Highly recommend checking out the links in the post top-to-bottom (TED Talk, then podcast, then documentary) for good context.
I might be in the minority but I found the documentary tiring.
Yes, a lot of stuff might be or is true and social media can be a real pain but I knew it already. So it was not eye-opening. I myself am very critical of social media but I also do not share every view with the documentary. Some things are oversimplified.
And funny, Netflix itself is a social platform in my opinion with the same algorithms to glue you to the screen to watch shows like that and others, not so intelligently.
Do not get me wrong, I have Netflix and enjoy it but I do not buy into this specific documentary.
Apart from that there are no real solutions provided, just to quit. I want to see people quitting Netflix, oops, that will not go well with the company that itself is part of the problem and probably has a similar background like all other big tech companies that use data.
It makes me wonder: there are definitely many people who:
already know all this (either opposing it, or pretty much completely not caring), and don’t really want to hear more
are truly naive, and pretty much don’t know any of this, and would be actually impacted somehow if they heard it. And they might be inspired to change their behavior somehow for a better outcome.
What percentage of “netizens” (humans with access to the internet somehow or other) do you think are in categories 1 and 2? If most are in category 1), then yes, the Documentary is kind of a waste of time, but if most are in category 2), then the documentary is not a waste of time.
BTW: interesting stats on current trends in self-harm from this article (which prominently mentions this Documentary):
Social psychologist and New York University professor Jonathan Haidt notes a “gigantic increase” in depression, anxiety, self-harm and suicide among pre-teen and teenage children, Gen Z, who have been on social media since mid-primary school.

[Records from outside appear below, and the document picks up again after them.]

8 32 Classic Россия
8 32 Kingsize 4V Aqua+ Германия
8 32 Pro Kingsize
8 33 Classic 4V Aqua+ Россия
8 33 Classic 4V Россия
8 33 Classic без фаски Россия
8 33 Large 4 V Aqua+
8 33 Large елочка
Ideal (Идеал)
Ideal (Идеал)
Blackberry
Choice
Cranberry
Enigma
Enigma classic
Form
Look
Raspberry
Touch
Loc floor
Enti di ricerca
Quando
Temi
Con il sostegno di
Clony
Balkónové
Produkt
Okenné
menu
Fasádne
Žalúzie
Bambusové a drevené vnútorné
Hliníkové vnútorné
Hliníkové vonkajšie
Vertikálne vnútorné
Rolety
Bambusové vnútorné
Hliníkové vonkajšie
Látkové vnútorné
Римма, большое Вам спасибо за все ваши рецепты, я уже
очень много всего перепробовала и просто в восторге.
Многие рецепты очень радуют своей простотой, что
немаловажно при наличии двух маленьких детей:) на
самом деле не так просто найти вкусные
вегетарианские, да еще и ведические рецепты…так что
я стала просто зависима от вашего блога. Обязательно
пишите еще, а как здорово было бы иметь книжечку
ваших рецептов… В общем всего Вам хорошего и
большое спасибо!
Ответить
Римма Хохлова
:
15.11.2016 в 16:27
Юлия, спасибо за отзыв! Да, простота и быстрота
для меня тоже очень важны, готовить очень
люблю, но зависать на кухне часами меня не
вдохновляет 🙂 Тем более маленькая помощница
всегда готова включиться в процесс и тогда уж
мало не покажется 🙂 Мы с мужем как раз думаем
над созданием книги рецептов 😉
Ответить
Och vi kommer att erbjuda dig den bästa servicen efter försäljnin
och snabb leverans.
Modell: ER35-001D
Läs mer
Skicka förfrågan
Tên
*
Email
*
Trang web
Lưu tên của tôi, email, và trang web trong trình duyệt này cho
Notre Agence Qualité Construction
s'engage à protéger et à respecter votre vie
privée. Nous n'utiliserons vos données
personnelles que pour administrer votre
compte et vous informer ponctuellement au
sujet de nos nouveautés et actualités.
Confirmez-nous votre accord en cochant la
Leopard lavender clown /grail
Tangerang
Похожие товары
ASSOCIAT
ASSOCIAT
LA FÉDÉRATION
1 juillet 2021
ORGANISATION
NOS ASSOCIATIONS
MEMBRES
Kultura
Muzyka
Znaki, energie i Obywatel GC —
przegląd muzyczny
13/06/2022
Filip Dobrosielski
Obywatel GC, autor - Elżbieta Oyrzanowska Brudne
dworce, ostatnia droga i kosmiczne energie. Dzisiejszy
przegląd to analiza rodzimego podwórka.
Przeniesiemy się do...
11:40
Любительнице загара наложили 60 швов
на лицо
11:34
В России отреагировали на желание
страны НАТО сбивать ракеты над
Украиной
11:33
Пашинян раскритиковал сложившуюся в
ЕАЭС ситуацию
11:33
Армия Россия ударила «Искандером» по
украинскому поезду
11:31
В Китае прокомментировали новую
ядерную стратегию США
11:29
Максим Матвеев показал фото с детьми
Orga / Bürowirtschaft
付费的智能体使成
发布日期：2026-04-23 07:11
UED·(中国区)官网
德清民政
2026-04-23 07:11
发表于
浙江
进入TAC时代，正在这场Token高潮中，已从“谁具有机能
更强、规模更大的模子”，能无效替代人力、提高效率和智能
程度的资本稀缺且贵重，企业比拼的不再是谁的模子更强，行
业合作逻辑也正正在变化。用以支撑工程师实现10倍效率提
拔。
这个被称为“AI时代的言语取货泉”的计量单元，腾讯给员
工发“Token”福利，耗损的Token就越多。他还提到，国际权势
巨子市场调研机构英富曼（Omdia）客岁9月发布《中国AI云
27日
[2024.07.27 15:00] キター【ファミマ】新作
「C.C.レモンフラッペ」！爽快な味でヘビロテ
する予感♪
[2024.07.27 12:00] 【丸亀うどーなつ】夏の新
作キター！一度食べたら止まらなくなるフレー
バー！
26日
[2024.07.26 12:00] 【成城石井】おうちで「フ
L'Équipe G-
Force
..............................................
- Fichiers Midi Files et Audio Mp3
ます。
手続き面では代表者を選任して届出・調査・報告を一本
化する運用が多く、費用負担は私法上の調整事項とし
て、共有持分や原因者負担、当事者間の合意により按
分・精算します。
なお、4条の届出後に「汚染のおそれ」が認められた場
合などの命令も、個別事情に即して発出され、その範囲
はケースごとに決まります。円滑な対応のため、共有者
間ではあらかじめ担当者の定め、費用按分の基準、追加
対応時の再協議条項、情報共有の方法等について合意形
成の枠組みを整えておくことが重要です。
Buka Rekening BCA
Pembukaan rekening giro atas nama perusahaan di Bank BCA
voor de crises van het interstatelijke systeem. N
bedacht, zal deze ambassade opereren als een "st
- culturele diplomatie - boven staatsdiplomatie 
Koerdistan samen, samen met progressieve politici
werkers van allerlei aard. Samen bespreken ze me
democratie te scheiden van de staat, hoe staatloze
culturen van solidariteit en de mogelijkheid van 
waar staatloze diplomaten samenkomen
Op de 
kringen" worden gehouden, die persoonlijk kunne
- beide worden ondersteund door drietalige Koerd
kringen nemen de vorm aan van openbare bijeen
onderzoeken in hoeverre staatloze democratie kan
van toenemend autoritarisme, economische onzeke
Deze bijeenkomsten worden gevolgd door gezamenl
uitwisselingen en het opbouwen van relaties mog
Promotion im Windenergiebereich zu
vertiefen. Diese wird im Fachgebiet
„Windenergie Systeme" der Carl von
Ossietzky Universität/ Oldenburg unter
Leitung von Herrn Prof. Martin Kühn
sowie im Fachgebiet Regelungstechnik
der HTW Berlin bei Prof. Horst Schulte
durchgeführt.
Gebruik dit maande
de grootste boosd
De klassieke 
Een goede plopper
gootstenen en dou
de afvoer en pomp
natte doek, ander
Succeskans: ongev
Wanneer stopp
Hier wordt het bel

He says numbers of teenage girls admitted to hospital for self-harm including cutting were stable until around 2011-13, but in the US these have risen 62 per cent for 15-19-year-olds and 189 per cent for pre-teen girls; “that is horrifying”.
“We’ve seen the same pattern with suicide,” he said. In older teen girls it’s up 70 per cent compared with the first decade of this century and “in pre-teen girls, who had very low rates [previously] it’s up 151 per cent and that pattern points to social media.”
Very well produced - I liked the interwoven story that illustrated the issues they talked about in a family setting. Not a lot that I wasn’t already aware of (and most of us on DLN probably fall into that category) but still - good points, well said. I hope it hits home with people who haven’t yet considered questioning the nature of their reality.
Social media doesn’t have to be a bad thing by default.
It can be a place for people to gather and discuss and/or share things.
I understand that this can be very expensive, once you get traction.
One way to alleviate the expenses, is to ask for a fee. This could be a hurdle for most, because they’re used to pay with their data/lives.
But this seems to me, the only way to have a sustainable model.
The value for value model could be discussed as well, but if this is feasible, i don’t know.
I’m sure there are lots of other ways of generating an income, needed to keep the lights on, but the way facebag is doing it, is absolutely deplorable.
Their only mission is to keep the user hooked for as long as they can. Eyes on screens seem to be the only mission. That alongside of selling you to the highest bidder.
The “social” part has been thrown out the door, the moment the investors came in.